What you should do: Transcribe the text of the records below from the line containing "sudo make clean" through the end of the records.

*** Opening Provided entries ***

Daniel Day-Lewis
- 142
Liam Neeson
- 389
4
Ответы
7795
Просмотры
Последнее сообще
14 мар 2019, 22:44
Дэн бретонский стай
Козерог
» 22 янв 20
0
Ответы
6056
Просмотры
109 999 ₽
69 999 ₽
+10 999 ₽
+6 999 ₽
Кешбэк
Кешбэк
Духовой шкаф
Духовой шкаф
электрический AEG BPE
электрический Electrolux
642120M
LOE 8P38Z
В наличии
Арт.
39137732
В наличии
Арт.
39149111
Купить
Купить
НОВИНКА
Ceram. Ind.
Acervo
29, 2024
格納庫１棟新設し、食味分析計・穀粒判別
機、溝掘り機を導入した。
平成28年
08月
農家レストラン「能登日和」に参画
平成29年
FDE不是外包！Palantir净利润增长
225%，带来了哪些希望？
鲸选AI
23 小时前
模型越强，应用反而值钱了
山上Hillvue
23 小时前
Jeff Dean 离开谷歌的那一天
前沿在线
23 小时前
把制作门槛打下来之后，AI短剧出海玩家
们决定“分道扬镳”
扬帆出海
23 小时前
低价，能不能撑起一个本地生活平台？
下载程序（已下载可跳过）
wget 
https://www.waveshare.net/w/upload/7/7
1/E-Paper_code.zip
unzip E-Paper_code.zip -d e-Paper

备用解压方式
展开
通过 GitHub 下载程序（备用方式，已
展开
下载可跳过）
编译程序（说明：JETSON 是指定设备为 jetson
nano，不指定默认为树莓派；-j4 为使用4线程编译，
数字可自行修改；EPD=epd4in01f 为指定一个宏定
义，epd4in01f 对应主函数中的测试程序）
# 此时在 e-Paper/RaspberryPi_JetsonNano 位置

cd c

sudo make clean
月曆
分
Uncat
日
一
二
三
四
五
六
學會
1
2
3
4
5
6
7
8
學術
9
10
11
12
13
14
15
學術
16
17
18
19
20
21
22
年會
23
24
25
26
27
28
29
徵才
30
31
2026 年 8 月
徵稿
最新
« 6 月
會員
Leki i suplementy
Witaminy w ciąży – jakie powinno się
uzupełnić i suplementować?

*** Closing Provided entries ***

Your response:
sudo make clean
月曆
分
Uncat
日
一
二
三
四
五
六
學會
1
2
3
4
5
6
7
8
學術
9
10
11
12
13
14
15
學術
16
17
18
19
20
21
22
年會
23
24
25
26
27
28
29
徵才
30
31
2026 年 8 月
徵稿
最新
« 6 月
會員
Leki i suplementy
Witaminy w ciąży – jakie powinno się
uzupełnić i suplementować?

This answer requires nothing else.